The project funds will be used for the operation and maintenance of the ALICE and ATLAS detectors, as well as for e-infrastructure to process and store data collected by the detectors. In addition to KTH and UU, Lund University (LU) and Stockholm University (SU) participate in the application. At UU, only ATLAS is represented.
The Standard Model for Elementary Particle Physics is at present our best description of the fundamental building blocks of matter and their interactions. In 2012, the ATLAS and CMS experiments at the Large Hadron Collider, LHC, at CERN, discovered a new particle, the Higgs boson, which was the last missing piece in the Standard Model.
Despite the Standard Model now being complete, many unanswered questions remain, which usually count among the most important unanswered questions in modern physics: Are there new particles beyond the Standard Model? Why does the Higgs boson have the mass and other properties it has? What is the dark matter in the universe? What happened in the universe right after the Big Bang?
The Swedish research activities at the ALICE and ATLAS experiments at the LHC are trying to answer precisely these questions.
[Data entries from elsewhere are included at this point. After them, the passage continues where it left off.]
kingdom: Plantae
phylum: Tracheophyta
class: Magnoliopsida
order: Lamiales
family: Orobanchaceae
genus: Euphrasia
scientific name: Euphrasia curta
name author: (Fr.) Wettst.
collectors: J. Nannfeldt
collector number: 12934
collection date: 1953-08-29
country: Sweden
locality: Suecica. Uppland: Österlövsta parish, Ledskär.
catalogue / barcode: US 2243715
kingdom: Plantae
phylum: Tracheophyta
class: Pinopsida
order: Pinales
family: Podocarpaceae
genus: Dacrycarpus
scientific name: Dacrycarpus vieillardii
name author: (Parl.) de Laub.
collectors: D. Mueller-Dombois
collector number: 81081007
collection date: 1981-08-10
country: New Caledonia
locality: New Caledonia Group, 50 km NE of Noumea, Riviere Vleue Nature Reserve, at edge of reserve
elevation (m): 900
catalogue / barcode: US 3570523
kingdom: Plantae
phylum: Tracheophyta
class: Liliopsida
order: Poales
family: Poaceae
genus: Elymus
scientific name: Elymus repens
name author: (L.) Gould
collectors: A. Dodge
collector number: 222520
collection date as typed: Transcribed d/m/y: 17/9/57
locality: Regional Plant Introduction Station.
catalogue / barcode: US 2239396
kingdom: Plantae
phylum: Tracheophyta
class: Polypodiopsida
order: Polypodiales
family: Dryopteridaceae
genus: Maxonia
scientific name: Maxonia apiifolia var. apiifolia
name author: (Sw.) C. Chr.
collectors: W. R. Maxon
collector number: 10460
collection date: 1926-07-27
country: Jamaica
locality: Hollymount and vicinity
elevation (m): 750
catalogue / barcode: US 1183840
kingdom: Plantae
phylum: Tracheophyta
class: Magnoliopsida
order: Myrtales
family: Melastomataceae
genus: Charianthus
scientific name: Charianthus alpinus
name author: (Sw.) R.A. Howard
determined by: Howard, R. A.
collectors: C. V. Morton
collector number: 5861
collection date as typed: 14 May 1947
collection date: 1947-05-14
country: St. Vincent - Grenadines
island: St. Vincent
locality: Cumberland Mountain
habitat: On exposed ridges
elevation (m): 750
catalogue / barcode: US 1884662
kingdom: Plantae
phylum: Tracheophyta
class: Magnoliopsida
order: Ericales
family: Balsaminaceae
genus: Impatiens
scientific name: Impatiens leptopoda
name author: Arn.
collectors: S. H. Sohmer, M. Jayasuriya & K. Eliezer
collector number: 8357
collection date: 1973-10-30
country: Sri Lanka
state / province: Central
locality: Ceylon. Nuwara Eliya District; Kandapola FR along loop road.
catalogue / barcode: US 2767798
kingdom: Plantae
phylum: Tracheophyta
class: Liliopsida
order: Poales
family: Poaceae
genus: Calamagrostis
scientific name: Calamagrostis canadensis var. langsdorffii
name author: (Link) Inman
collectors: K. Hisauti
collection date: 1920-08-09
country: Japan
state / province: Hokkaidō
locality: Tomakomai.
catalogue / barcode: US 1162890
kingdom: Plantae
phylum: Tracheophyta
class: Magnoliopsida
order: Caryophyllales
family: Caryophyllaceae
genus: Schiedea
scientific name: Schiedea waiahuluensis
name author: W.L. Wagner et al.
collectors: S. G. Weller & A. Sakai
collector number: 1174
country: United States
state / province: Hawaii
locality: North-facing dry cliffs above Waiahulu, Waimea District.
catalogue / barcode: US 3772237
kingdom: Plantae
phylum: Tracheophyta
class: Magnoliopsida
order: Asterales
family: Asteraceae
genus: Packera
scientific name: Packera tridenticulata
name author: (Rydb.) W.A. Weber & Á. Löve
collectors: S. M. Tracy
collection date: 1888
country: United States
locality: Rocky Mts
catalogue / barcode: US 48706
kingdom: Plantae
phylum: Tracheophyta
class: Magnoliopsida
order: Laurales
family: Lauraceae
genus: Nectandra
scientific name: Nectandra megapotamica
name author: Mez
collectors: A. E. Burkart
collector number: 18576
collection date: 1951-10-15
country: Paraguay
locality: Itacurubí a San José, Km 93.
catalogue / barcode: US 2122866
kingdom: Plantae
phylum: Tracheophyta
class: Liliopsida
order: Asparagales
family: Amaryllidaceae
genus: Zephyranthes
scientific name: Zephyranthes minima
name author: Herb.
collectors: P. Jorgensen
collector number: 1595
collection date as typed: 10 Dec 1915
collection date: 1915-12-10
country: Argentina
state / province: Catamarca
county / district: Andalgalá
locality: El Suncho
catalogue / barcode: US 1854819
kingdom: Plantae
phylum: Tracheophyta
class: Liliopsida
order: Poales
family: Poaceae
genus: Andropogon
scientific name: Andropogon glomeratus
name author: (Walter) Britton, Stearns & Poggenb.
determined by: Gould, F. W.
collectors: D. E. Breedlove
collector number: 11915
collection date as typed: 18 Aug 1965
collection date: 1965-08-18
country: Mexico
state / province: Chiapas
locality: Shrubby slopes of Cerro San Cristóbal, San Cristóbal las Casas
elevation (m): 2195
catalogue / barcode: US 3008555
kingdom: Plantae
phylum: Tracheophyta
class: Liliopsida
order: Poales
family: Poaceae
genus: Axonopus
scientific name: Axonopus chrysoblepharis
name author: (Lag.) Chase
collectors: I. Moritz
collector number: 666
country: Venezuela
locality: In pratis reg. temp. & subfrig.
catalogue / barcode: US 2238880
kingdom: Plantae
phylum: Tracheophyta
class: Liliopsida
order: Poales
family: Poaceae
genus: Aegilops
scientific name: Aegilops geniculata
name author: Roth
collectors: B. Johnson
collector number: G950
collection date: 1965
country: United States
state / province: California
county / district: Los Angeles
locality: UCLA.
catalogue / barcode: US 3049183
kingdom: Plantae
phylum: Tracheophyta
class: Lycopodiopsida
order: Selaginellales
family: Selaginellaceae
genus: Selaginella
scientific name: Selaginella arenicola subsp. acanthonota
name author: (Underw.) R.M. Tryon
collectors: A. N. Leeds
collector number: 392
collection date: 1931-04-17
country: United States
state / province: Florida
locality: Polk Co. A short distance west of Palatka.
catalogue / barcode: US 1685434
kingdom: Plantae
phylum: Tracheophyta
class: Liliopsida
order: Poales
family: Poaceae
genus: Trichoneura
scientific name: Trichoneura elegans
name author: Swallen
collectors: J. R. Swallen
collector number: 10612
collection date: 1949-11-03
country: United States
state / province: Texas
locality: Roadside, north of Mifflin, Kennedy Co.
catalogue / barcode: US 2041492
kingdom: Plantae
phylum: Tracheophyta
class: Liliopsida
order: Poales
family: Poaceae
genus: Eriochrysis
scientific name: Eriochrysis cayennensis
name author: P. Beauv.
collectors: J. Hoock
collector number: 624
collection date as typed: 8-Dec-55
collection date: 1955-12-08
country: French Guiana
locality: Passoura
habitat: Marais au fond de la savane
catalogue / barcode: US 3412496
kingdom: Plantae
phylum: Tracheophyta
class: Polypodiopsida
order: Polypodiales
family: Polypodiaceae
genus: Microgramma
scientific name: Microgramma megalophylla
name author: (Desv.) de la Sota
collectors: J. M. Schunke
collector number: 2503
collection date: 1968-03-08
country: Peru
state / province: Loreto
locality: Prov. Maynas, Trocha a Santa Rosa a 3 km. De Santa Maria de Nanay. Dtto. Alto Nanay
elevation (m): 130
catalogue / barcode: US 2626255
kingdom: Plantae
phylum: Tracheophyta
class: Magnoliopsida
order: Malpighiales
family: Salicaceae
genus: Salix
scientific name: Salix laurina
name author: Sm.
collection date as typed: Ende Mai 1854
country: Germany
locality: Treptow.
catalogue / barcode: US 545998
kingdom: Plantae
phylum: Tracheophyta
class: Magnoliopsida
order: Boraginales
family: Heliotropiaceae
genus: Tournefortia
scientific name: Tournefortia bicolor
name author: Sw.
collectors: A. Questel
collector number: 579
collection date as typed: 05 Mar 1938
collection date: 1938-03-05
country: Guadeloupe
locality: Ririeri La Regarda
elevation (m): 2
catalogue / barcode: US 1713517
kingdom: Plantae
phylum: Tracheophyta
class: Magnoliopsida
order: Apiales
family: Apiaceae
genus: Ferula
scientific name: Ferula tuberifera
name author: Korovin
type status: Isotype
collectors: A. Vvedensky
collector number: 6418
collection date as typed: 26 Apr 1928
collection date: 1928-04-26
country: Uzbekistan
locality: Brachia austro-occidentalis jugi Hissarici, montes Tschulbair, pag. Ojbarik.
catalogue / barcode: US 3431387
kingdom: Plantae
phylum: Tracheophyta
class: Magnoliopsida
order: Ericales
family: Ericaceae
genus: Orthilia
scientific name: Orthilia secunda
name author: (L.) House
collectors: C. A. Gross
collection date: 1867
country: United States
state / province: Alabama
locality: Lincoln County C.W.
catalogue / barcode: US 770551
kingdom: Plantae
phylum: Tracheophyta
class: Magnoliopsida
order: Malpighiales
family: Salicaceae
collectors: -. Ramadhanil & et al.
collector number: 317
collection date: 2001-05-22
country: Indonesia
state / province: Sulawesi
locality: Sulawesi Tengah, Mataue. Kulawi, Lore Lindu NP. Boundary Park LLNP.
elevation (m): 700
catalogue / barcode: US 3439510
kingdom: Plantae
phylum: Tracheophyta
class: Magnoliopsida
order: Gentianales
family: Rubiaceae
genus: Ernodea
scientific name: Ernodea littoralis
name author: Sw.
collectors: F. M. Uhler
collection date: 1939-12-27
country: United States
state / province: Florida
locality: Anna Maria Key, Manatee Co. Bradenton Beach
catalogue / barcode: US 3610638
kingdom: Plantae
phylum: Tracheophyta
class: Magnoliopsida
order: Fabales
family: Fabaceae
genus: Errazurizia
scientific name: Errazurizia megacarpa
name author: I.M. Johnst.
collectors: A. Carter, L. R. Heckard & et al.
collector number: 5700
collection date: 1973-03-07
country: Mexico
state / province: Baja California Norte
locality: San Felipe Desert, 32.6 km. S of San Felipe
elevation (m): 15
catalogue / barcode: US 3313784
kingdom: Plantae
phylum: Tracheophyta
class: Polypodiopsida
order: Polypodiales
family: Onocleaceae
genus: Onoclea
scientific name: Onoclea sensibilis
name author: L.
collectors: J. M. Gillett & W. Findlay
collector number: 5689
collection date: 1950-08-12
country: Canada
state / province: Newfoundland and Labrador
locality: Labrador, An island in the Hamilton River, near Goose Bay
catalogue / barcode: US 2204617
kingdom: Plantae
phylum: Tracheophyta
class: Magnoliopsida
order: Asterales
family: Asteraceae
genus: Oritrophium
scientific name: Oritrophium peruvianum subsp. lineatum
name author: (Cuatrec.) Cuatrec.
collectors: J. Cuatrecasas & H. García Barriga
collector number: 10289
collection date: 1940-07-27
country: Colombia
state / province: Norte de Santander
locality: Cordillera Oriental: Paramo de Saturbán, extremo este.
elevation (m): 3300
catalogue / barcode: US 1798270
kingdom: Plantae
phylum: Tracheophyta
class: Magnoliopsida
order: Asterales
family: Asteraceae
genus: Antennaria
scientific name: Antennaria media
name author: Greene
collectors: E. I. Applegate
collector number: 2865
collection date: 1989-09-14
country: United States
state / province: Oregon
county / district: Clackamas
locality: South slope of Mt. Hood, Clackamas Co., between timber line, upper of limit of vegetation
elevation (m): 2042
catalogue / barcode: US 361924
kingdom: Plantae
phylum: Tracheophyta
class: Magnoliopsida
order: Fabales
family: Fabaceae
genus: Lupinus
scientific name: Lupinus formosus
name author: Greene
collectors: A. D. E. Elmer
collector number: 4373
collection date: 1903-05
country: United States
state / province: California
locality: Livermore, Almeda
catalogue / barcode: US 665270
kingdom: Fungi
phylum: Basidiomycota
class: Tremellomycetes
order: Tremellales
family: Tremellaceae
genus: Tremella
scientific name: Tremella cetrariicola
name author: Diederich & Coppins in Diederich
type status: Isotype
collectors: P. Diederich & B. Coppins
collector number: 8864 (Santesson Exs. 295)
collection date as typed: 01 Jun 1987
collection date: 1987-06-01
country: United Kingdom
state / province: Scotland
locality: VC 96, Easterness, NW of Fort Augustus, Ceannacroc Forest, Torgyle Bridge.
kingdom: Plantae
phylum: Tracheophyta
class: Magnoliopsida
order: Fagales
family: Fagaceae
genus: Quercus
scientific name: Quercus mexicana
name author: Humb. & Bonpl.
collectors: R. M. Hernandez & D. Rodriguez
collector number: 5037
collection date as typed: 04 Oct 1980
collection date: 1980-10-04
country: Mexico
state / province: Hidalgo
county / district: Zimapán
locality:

In the Uppsala University ATLAS group, there is a research project with the aim to measure pair production of Higgs bosons, which would give us deeper insights into the properties of the Higgs boson. Another project, lead by UU, searches for new exotic particles which might indicate that the Higgs boson in not an elementary particle. Yet another project at UU looks for new exotic particles which might constitute the dark matter in the universe. Also the ATLAS groups at KTH, LU and SU have extensive research programmes to understand different aspects of the Higgs boson and to search for new particles beyond the Standard Model. The Swedish involvement in the ALICE experiment is at Lund University, where one of the main research projects is to study the quark-gluon plasma (QGP), with the goal to understand the state of the universe shortly after the Big Bang.
KTH and the universities in Lund, Stockholm and Uppsala were among the founding institutes for the ALICE and ATLAS experiments in the early 1990'ies, and have had long term commitments for the operation and maintenance of the detectors since.
The ATLAS and ALICE experiments are parts of the infrastructure around the LHC at the particle physics laboratory CERN outside Geneva in Switzerland. This is a unique research environment that enables fundamental research that cannot be conducted anywhere else in the world, where scientific creativity can flourish and frequent international contacts are the norm.
The funding will be used for the participating universities' continued involvement in the ATLAS and ALICE experiments. Unlike the accelerators at CERN, which are funded through convention-bound membership fees, the ALICE and ATLAS experiments are built and operated by universities and research institutes from around the world. Through the granted funding, the Swedish groups which perform research at the two experiments can contribute to the operation. This includes shifts at the experiments, maintenance of hardware and software, as well as quality control work, which is necessary for the experiments to function and be able to efficiently collect data of a high quality. The collected data can then be used in our research (which is not funded by this grant).